## EXERCISE INSTRUCTIONS
Find each line of the entries with the string "EMAIL", please, and copy it.

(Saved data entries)
*** Begin section ***

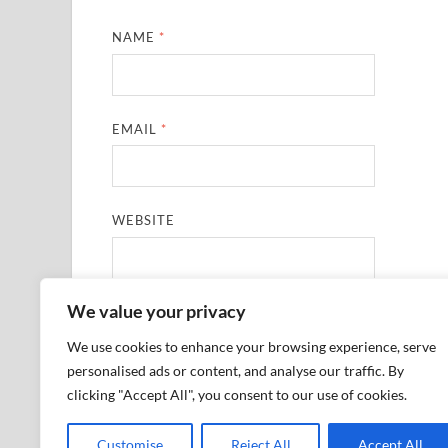
NAME
*
EMAIL
*
WEBSITE
We value your privacy
SAVE MY NAME, EMAIL, AND WEBSITE IN THIS
We use cookies to enhance your browsing experience, serve
personalised ads or content, and analyse our traffic. By
clicking "Accept All", you consent to our use of cookies.
Customise
Reject All
Accept All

*** End section ***

## RESPONSE AREA
EMAIL
SAVE MY NAME, EMAIL, AND WEBSITE IN THIS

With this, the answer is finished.